If your employer is pressuring you to resign — through threats, unbearable working conditions, demotion, or simply telling you to “quit or be fired” — you have rights. In Ontario, a forced resignation is often treated as a dismissal in law. That means you may be owed the same compensation as someone who was fired.
What does "forced to resign" actually mean in law?
When an employer makes your working life so difficult that you feel you have no choice but to leave, the law calls this constructive dismissal. The legal principle is straightforward: if your employer’s conduct was serious enough to force a reasonable person to quit, the law treats it as if the employer fired you — even though you were the one who handed in the resignation.
Ontario courts have confirmed this repeatedly. As one court put it, a constructive dismissal occurs when an employer, without justification, substantially changes an essential term of the employment contract — or creates a hostile environment that any reasonable person would find intolerable.
Signs your employer is forcing you out
Employers do not always say “resign or be fired” outright. Many use subtler tactics. Watch for these warning signs:
Sudden demotion or pay cut
Your role, title, or salary is cut without your agreement or any real business reason.
Being sidelined or isolated
Removed from meetings, stripped of responsibilities, or excluded from your team without explanation.
Harassment or a toxic environment
Your manager belittles you, creates constant conflict, or allows a hostile atmosphere to continue unchecked.
Impossible performance targets
Set up to fail with unrealistic expectations, then threatened with termination for not meeting them.
Forced relocation
Transferred to a location far from home with no reasonable justification and no agreement from you.
Forced relocation
Transferred to a location far from home with no reasonable justification and no agreement from you.
What are you owed if you were constructively dismissed?
If your situation qualifies as constructive dismissal, you are entitled to the same things any dismissed employee would receive:
Termination pay (notice)
Under Ontario’s Employment Standards Act, you are owed a minimum of one week per year worked, up to eight weeks. Courts often award significantly more under common law — sometimes one month per year of service or beyond.
Severance pay
If you have worked five or more years and your employer’s payroll exceeds $2.5 million, you are also entitled to ESA severance pay on top of notice — up to 26 weeks.
Damages for bad faith
If your employer handled the situation in a particularly harsh or callous way — for example, by humiliating you or conducting a campaign to make your life miserable — you may be entitled to additional damages on top of your notice entitlement.
Human rights damages
If the forced resignation was connected to a protected ground — such as your age, disability, pregnancy, or race — you may have a separate claim under the Ontario Human Rights Code for additional compensation.
The most important rule: do not resign without a plan
This is critical. If you resign — even under pressure — without first understanding your rights and taking the right steps, you may unintentionally give up your right to claim constructive dismissal. How you leave, and what you say when you leave, matters enormously in law. Do not resign, do not sign anything, and do not agree to any departure package without speaking to an employment lawyer first.
What to do right now — step by step
(1) Document everything immediately.
Write down dates, conversations, and any incidents where you were pressured to leave. Save all emails, messages, and written notices.
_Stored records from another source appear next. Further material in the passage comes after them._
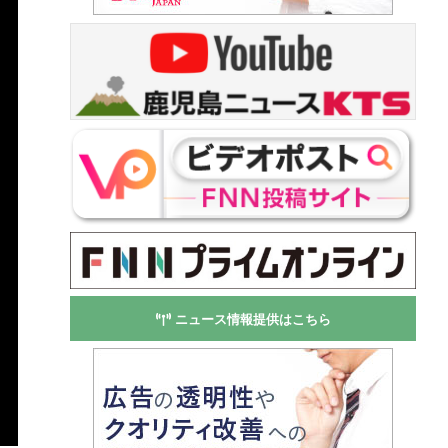
ニュース情報提供はこちら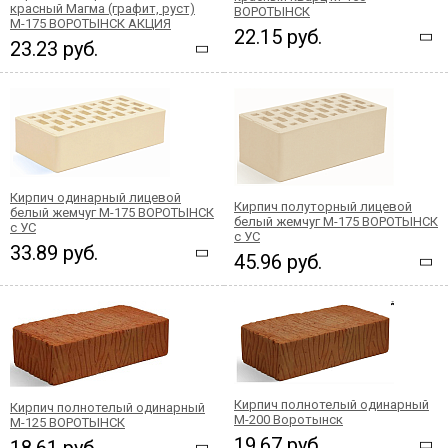
красный Магма (графит, руст)
ВОРОТЫНСК
М-175 ВОРОТЫНСК АКЦИЯ
22.15 руб.
23.23 руб.
Кирпич одинарный лицевой
Кирпич полуторный лицевой
белый жемчуг М-175 ВОРОТЫНСК
белый жемчуг М-175 ВОРОТЫНСК
с УС
с УС
33.89 руб.
45.96 руб.
Кирпич полнотелый одинарный
Кирпич полнотелый одинарный
М-200 Воротынск
М-125 ВОРОТЫНСК
19.67 руб.
18.61 руб.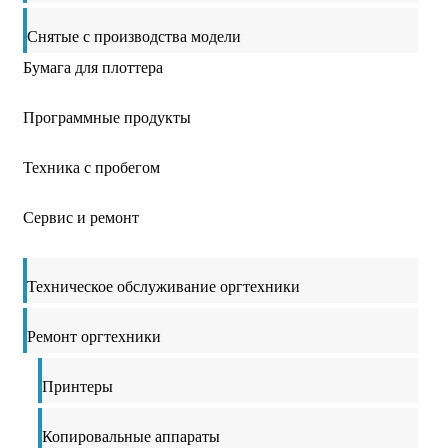
Снятые с производства модели
Бумага для плоттера
Программные продукты
Техника с пробегом
Сервис и ремонт
Техническое обслуживание оргтехники
Ремонт оргтехники
Принтеры
Копировальные аппараты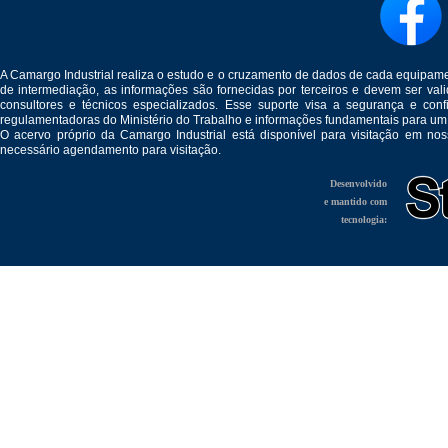
A Camargo Industrial realiza o estudo e o cruzamento de dados de cada equipam
de intermediação, as informações são fornecidas por terceiros e devem ser v
consultores e técnicos especializados. Esse suporte visa a segurança e c
regulamentadoras do Ministério do Trabalho e informações fundamentais para um
O acervo próprio da Camargo Industrial está disponível para visitação em no
necessário agendamento para visitação.
Desenvolvido
e mantido com
tecnologia:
This evidence is the foundation of any claim you make later.
(2) Object in writing.
If your employer has changed your job or made it intolerable, send a written message — an email is fine — stating clearly that you do not accept the change and that you are working under protest. This protects your right to claim constructive dismissal while still employed.
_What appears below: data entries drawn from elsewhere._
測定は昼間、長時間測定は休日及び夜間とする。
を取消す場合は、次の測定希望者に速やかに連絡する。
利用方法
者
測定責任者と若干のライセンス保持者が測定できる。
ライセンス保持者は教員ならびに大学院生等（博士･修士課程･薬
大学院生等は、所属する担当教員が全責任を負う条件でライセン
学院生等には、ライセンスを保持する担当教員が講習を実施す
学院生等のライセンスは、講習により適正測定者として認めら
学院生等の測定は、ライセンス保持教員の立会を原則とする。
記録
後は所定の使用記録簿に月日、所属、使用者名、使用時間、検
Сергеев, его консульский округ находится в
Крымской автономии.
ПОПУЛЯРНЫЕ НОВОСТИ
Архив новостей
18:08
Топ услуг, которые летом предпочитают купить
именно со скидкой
(3) Do not sign any agreement.
If your employer offers you a separation package or asks you to sign a release, do not sign it on the spot. You are entitled to time to review it — and to get independent legal advice before signing anything.
(4) Speak with an employment lawyer
Before you do anything else. This is the single most important step. A lawyer can assess whether you have a constructive dismissal claim, tell you exactly what you are owed, and advise you on how to leave in a way that protects your rights. Most offer a free first consultation.
(5) Act within the time limits
In Ontario, you generally have two years from the date of the constructive dismissal to file a civil claim. Do not wait — the longer you delay, the harder it can become to prove the conduct and recover what you are owed.
A real scenario
Example: Maria has worked as a regional manager for eight years. After a new director joins the company, her responsibilities are quietly removed, she is left out of meetings she used to lead, and her team is reassigned without explanation. Her manager then tells her privately that “things might be easier for everyone if she moved on.” She feels she has no choice but to quit. Under Ontario law, Maria almost certainly has a constructive dismissal claim. If she resigns without first speaking to a lawyer and objecting in writing, she risks losing her right to pursue it.
Remember: Quitting under pressure is not the same as quitting voluntarily. Ontario law recognises that employees are sometimes left with no real choice. If your employer has made your job unbearable, you do not have to walk away with nothing. You may be owed months — or even years — of compensation.